Amori rubati, metti in scena l’orrore della violenza «affettiva»
A teatro Un progetto culturale che unisce performance e incontri ispirato a un libro di Dacia Maraini
A teatro Un progetto culturale che unisce performance e incontri ispirato a un libro di Dacia Maraini
Era stata programmata prima della ferita nazionale inferta dal delitto Cecchettin, adesso suona particolarmente forte nella eco dell’orribile fatto, che nella coscienza collettiva per ora se ne è sviluppata. La rassegna teatrale Amori rubati 2023 al Palazzo delle Esposizioni ha già avuto infatti diverse edizioni in precedenza, ma questa volta è una sorta di vero piccolo festival che attraverso il teatro porta in scena, e scava e approfondisce, nella «perversione e nei cattivi fondamenti della maggior parte dei rapporti maschio/femmina». Punto di partenza e riferimento della manifestazione (oltre che del titolo) è un libro che Dacia Maraini ha scritto qualche anno fa, L’amore rubato, pubblicato da Rizzoli nel 2012. Quei racconti di rapporti infausti tra uomo e donna hanno preso più recentemente forma, un paio d’anni fa, in piccoli e puntuti flash teatrali. Ovvero le diverse tipologie in cui l’apparenza affettiva scopre la sua radice di violenza e ingiustizia.

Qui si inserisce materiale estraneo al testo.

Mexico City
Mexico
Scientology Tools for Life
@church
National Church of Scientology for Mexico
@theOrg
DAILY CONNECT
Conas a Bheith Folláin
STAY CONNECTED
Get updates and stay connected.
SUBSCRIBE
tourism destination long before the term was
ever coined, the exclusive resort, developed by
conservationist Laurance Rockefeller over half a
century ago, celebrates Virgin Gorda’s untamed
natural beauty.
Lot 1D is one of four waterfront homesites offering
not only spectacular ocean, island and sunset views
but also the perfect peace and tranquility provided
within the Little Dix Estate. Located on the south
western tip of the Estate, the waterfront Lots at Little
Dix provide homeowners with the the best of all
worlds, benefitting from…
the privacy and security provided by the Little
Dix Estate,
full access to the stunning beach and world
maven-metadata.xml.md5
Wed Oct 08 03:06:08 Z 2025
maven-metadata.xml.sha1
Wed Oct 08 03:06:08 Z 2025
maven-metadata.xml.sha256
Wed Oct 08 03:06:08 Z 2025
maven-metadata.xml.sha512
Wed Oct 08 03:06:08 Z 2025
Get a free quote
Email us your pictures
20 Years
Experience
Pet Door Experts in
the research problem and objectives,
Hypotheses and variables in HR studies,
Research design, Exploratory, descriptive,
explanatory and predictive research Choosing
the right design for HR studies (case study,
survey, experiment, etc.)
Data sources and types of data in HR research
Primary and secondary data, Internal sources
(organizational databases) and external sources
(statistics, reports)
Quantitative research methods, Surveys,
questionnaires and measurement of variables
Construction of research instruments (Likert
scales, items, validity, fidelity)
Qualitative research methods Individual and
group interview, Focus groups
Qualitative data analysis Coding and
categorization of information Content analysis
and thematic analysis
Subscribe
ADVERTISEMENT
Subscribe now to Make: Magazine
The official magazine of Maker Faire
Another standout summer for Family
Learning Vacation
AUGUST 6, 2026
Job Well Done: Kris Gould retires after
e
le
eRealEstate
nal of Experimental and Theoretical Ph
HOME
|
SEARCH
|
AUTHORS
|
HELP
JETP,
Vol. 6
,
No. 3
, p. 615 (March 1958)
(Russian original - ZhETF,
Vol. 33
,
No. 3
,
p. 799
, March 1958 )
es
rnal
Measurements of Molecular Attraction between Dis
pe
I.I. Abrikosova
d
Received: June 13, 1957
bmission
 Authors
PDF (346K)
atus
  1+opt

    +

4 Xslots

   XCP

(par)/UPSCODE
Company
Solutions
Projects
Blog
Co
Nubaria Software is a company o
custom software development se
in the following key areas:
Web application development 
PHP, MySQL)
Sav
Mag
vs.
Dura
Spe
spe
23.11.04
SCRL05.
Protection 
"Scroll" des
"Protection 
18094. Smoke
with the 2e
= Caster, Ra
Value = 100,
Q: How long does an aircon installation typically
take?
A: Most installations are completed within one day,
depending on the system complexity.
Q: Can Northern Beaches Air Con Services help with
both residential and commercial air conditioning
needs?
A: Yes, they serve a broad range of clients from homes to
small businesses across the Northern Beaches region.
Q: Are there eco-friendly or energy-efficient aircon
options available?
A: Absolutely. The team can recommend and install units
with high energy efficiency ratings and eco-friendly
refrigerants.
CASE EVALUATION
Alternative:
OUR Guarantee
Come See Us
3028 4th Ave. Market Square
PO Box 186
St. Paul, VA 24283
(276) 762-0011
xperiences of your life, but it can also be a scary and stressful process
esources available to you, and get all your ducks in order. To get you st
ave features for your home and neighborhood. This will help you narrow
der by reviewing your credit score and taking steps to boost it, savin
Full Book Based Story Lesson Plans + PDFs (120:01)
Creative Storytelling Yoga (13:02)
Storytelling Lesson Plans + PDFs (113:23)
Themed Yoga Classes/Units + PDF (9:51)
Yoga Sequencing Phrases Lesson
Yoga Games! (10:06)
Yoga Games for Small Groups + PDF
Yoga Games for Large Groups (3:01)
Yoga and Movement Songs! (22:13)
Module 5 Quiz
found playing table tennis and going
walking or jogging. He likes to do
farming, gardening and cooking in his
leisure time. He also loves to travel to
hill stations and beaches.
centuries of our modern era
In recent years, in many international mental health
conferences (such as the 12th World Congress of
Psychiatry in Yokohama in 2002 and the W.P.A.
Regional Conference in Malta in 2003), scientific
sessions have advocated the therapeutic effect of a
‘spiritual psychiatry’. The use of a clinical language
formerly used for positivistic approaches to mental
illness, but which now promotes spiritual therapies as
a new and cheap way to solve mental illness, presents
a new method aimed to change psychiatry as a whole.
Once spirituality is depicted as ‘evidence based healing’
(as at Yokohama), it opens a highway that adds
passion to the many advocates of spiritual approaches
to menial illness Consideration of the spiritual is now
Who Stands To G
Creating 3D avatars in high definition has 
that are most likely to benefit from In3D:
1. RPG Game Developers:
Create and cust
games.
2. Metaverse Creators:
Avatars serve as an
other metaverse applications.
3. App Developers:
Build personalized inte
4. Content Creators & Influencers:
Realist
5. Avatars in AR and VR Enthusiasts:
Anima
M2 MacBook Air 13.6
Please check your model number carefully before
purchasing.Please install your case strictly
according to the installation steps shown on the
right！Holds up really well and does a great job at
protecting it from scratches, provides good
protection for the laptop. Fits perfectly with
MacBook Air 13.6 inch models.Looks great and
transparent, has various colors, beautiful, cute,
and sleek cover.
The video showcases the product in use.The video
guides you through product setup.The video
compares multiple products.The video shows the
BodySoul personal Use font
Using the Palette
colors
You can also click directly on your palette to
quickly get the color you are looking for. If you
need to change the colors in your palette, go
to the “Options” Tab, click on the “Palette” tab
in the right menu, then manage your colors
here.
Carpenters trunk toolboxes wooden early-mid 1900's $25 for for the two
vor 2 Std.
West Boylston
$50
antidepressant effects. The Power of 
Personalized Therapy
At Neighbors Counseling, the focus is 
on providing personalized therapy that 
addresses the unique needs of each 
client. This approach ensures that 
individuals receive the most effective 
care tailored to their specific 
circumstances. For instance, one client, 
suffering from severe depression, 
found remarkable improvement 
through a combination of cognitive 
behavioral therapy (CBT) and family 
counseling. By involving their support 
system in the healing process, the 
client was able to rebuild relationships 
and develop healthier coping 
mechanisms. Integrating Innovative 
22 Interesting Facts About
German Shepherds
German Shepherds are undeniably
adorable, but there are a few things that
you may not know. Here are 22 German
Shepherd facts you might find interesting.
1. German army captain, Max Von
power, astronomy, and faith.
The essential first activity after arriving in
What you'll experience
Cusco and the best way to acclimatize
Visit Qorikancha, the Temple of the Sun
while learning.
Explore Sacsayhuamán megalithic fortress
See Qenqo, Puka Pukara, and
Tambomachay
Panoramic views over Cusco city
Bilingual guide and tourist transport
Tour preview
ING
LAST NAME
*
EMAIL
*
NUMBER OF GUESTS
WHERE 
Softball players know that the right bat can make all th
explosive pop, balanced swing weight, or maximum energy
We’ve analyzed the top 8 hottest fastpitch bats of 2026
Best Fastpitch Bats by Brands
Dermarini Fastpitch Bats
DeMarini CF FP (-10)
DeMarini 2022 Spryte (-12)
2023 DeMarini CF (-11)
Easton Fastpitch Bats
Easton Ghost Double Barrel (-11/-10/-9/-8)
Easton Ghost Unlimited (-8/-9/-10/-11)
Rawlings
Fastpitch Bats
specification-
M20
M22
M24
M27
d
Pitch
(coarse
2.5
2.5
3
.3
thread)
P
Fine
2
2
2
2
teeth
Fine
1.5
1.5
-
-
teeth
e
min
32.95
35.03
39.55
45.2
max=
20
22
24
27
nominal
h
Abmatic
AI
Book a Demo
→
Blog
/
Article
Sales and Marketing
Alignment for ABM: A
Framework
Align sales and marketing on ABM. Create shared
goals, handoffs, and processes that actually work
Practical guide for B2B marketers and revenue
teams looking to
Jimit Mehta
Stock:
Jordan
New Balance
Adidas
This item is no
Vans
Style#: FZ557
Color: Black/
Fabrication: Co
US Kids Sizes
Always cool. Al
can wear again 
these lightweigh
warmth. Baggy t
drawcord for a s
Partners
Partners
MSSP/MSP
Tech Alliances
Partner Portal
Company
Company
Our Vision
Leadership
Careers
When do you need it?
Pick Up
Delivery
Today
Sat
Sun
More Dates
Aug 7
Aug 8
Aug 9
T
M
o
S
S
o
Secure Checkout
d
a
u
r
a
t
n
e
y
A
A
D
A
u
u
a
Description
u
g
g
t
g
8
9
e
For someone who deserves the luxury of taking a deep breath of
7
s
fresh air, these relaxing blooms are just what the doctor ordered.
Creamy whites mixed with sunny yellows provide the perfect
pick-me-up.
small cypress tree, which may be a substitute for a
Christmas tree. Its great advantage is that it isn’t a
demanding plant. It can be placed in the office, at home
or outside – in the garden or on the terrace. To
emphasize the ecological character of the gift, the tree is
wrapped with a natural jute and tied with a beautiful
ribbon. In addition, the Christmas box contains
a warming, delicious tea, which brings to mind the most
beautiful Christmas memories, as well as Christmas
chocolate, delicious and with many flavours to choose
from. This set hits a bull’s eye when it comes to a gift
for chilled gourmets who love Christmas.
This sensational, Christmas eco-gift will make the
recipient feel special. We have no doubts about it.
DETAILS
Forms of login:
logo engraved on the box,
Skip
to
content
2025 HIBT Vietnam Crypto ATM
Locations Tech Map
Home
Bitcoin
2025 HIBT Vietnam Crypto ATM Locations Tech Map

ORA QUEL PANORAMA doloroso (ma di lancinante sofferenza, crudele anche solo all’assistervi) che aveva preso da qualche tempo corpo al Teatro dei Documenti creato da Luciano Damiani, arriva alla centralità del Palaexpo, e da quella importante istituzione pubblica in qualche modo grida alla città la violenza equivoca di molti di quei rapporti.
Racconti di rapporti infausti trasformati in piccoli e puntuti flash teatrali
È una sorta di «catalogo» di come gli amori all’apparenza «migliori» (anche, o soprattutto, quelli più calorosi e strutturati) si trasformino poi spesso in sinistra messinscena, e quindi scoprano la loro orribile violenza. Detta così può suonare una ovvia e risaputa banalità, ma la grazia decisa (quasi matematica) con cui Maraini li ha presentati al pubblico l’altro ieri, può risultare davvero lancinante. La scrittrice da sempre ha lavorato sull’argomento, attraverso la scrittura e l’intervento, ma ora le sue parole hanno un impatto cruciale. Quelle che lei scorre attraverso i «racconti» (ora trasformati in atti teatrali) sono le diverse possibili tipologie di relazioni in cui ognuna si può trovare impaniata. Tutte, all’apparenza superficiale, dotate di un loro fascino, che facilmente però scopre in poco tempo la sua carica di violenza e sopraffazione. Che non è detto arrivi alla morte, ma che spesso assume una sua tragica e «condivisa» quotidianità.
MA DACIA MARAINI ha spiegato anche come proprio in teatro la donna non abbia potuto letteralmente esistere né apparire fin dall’antichità classica, dalle prime origini della tragedia greca, sotto ogni tipo di religione (e in alcune ancora perduri spargendo sangue). Questo almeno fino all’epoca della Controriforma, quando apparvero invece grandi attrici in grado anche di scrivere bellissimi testi per le loro compagnie, un nome per tutti Isabella Andreini. E d’altra parte il teatro è stato anche premonitore e indicatore di «strade» di liberazione: il genio di Ibsen nel 1879, fa scappare senza indugi né rimorsi Nora dalla sua sua ricca Casa di Bambola, compresi il marito e i figli. Il primo racconto di Amori rubati, andato in scena giovedì, è stato quello di Anna, di e con Viola Graziosi, ingenua illusa d’amore per il suo Moro, bravissima, che come tutte le altre interpreti ha curato anche la regia del proprio brano.
IERI È TOCCATO a Giorgia, (tratto dal racconto Lo stupratore premuroso) ovvero Silvia Siravo, e ad Angela, di e con Federica Restani. Oggi giornata finale con Marina di e con Lorenza Sorino (alle 18,30), e alle 20 Francesca, tratto dal racconto Cronaca di una violenza di gruppo, di e con Federica di Martino, che con la sua compagnia Effimera srl ha preso l’iniziativa gestionale di tutta l’impresa, un progetto cui va augurato il maggior successo e la più ampia diffusione. Tutti gli incassi saranno devoluti all’associazione DONNEXSTRADA.